**EXCERPTED TEXT**

Prof. dr. Octavian G. Duliu
University of Bucharest
This article is hard to read and does not do well explaining the major point, but it is correct. The main and easy takeawy for the readers should be that primary energy consumption is not the right metric to evaluate renewable energy contribution to the world since around 80% of primary energy consumption gets simply wasted since fossil fuel technologies are so extremely inefficient. The right way to compare the different technologies is to assess how much renewable energy would be supplying the world if 100% technologies such as heat pumps and and electric cars instead of burning fossil fuels were used. The next time anyone points out how little renewable energy contributes to primary energy consumption in an attempt to discredit renewables just laugh at him and point out that 80% of that primary energy consumption just gets wasted and is therefore not important but the 20% that actually does something matteres and to THIS renewable energy actually contributes the same AMOUNT and not percentage than to primary energy consumption which makes it a far higher fraction (percentage)!
That’s why in germany today most discussion is not about primary energy, which is of no use for anybody, but about end energy used, so the electricity, the enerfy a combustion motor produces and so on. On this base discussion works much better.
EU and BP renewable electricity accounting methodologies compared
I covered this topic in some detail over a year ago.
So what is your take on it?
This topic shouldn’t be controversial, but it is. If you want to compare different energy “types” then corrections must apply depending upon the datum used. Two common datums are available 1) BOE and 2) TWh. BP use BOE and correctly apply a correction to primary electricity to account for thermal losses not incurred by nuclear, hydro, wind and solar. (nuclear has thermal losses that are alreday accounted for by reporting TWhe).
If you are going the other way, making electricity from coal or gas then it becomes more obvious that the primary energy contained in the FF needs to be netted down to account for thermal losses.
The EU and the IEA do it wrong.
The conclusion of this article is actually incorrect.
The first aspect being that not all modern day thermal processes can be electrified, and therefore will require one form of combusted feedstock or another.
The second aspect being that current material production rates won’t allow for the full electrification of all vehicles. Additionally, it is highly unlikely that ocean going vessels will be electrified soon, and that air travel will be either.
The third aspect being that current material production rates won’t allow for a significant addition of wind and solar. From my own analysis — based on Jacobson’s ~ 45 TW WWS — it seems that we won’t be able to produce half of that, unless we achieve a sustained 5,5% growth rate in Cu production, sustained over the next 33 years.
So yes, primare energy, doesn’t tell us the entire story. However, it is an important guideline, and shouldn’t be brushed over so easily, as full electrification is still a long way ahead.

**WHAT YOU NEED TO DO**
Write out the passage of the energy accounting text from "That’s why in" to "a year ago.", copying it word for word.

**SUPPLIED DATA**
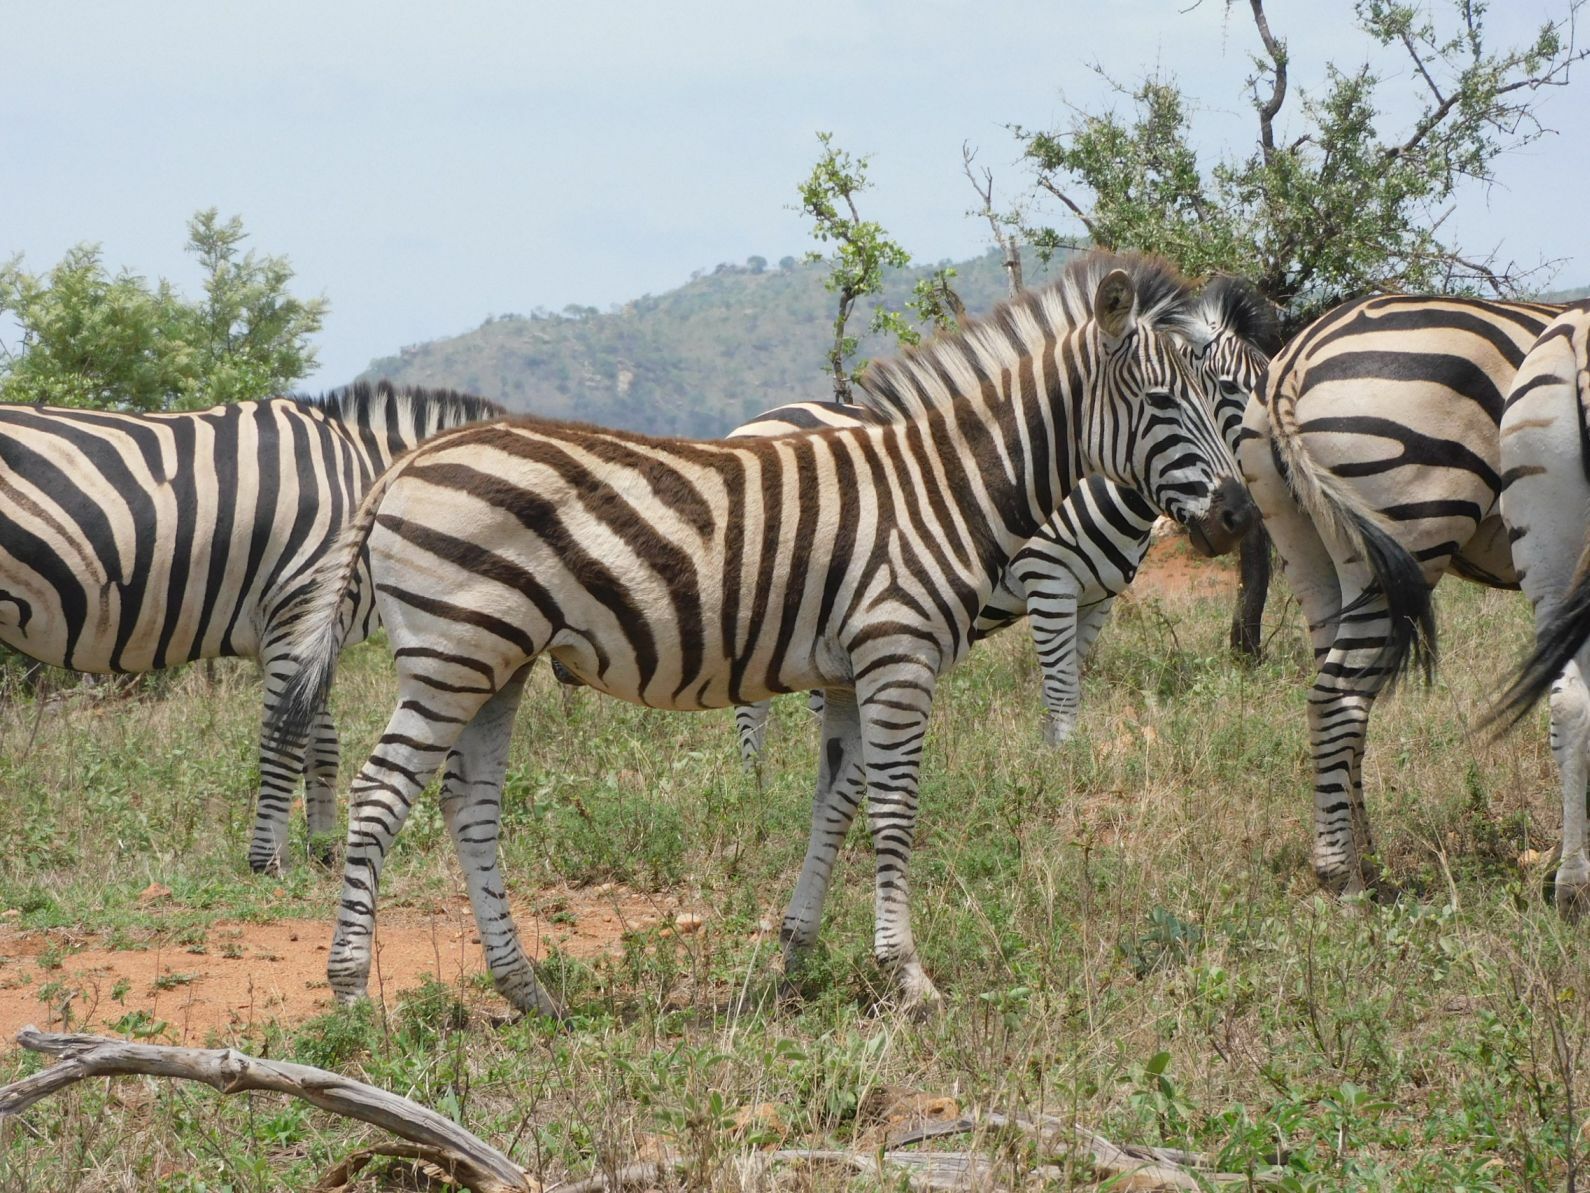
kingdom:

...

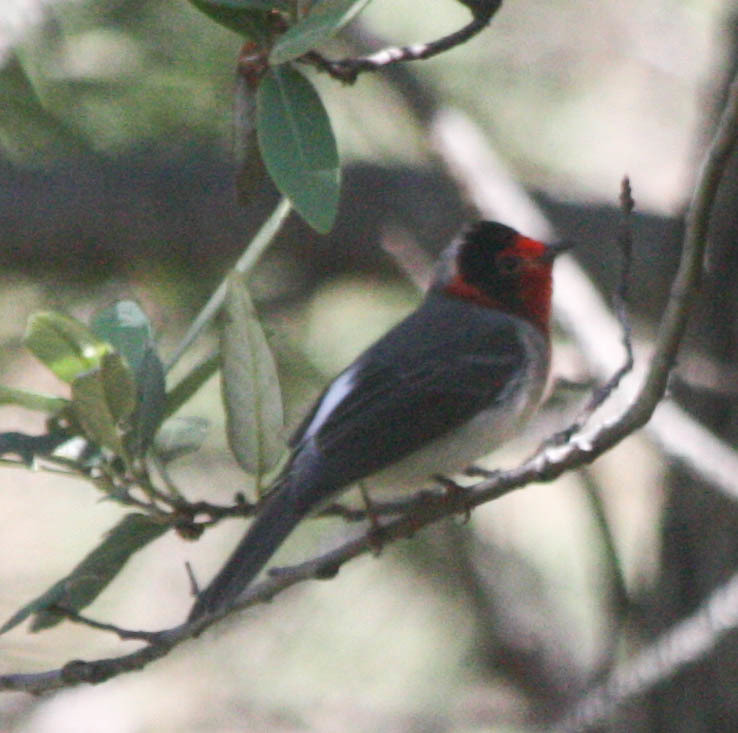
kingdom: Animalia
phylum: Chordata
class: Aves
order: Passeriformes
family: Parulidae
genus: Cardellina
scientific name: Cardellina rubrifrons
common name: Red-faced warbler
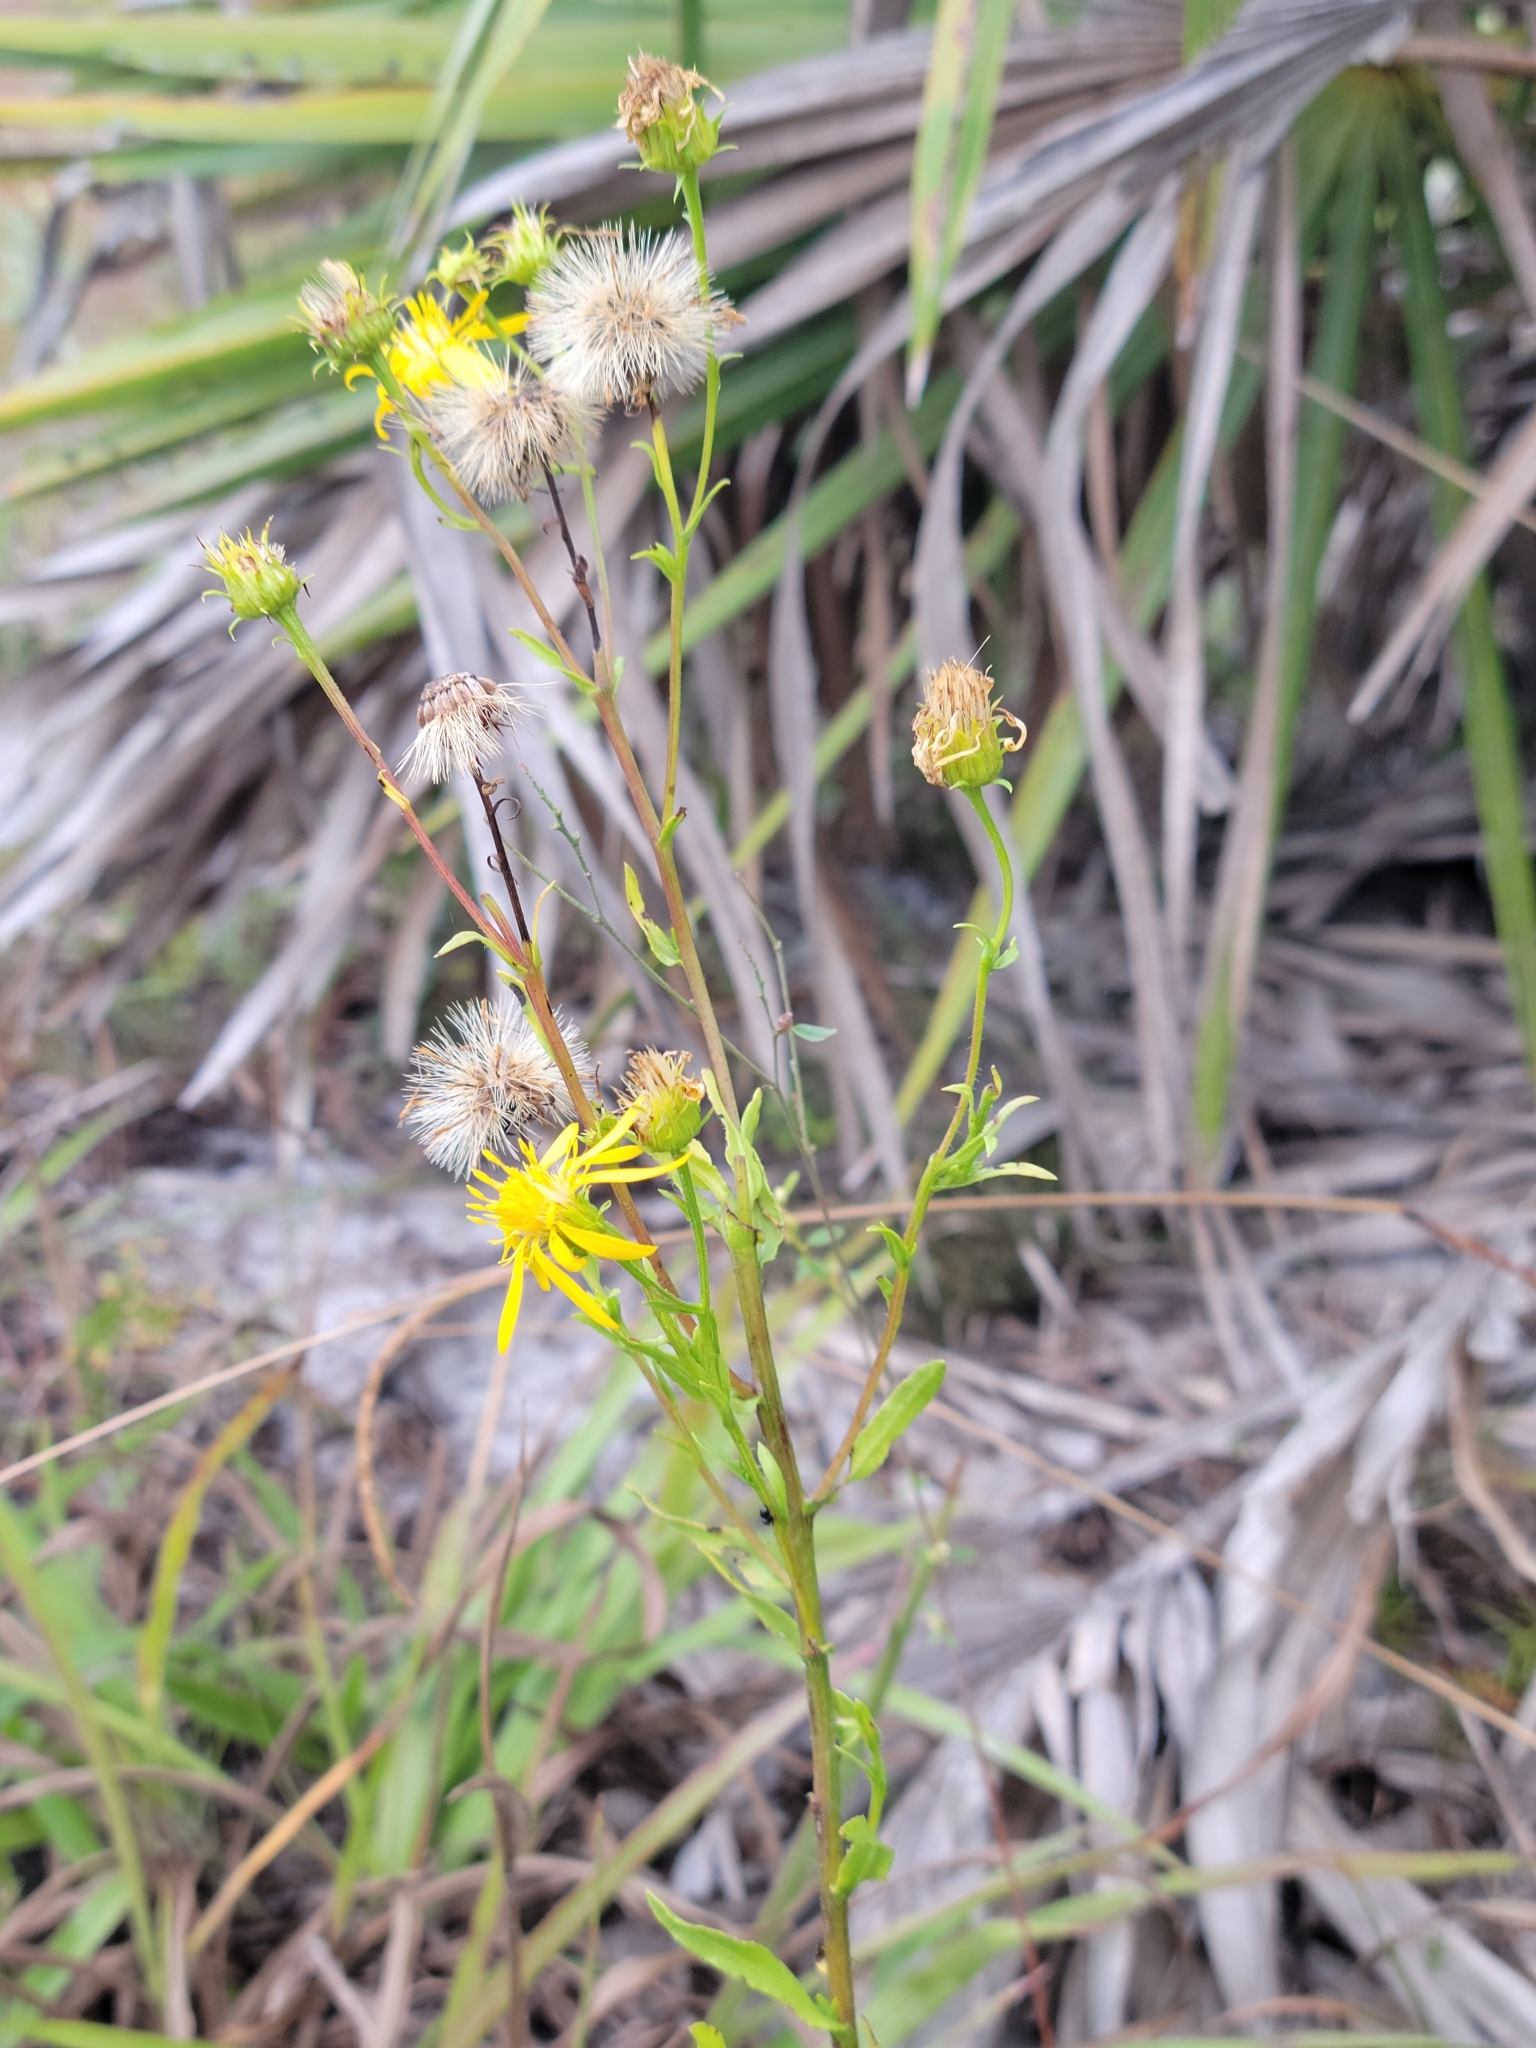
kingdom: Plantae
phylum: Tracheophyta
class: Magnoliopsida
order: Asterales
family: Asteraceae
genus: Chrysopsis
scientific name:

**RESULT FOR THIS TASK**
That’s why in germany today most discussion is not about primary energy, which is of no use for anybody, but about end energy used, so the electricity, the enerfy a combustion motor produces and so on. On this base discussion works much better.
EU and BP renewable electricity accounting methodologies compared
I covered this topic in some detail over a year ago.